GIVEN RECORDS.
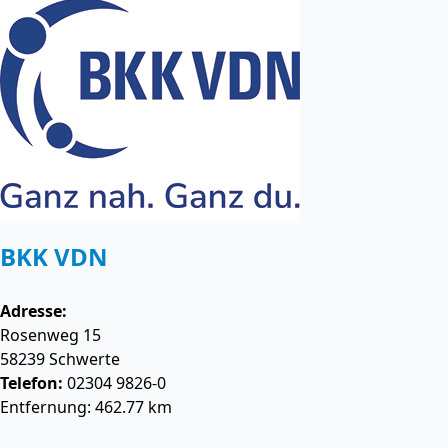
BKK VDN
Adresse:
Rosenweg 15
58239
Schwerte
Telefon:
02304 9826-0
Entfernung: 462.77 km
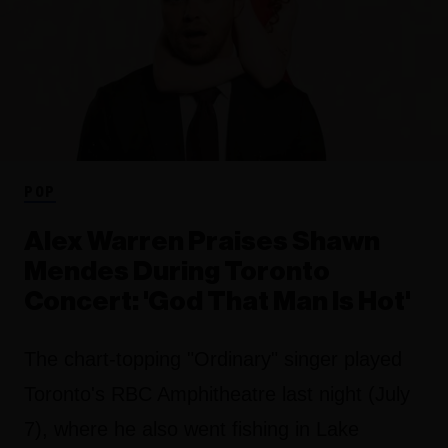
POP
Alex Warren Praises Shawn
Mendes During Toronto
Concert: 'God That Man Is Hot'
The chart-topping "Ordinary" singer played
Toronto's RBC Amphitheatre last night (July
7), where he also went fishing in Lake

WORK REQUIRED.
Please count the lines of the material above that contain the string "Toronto", and give only the number.

RESULT FOR THIS EXERCISE.
2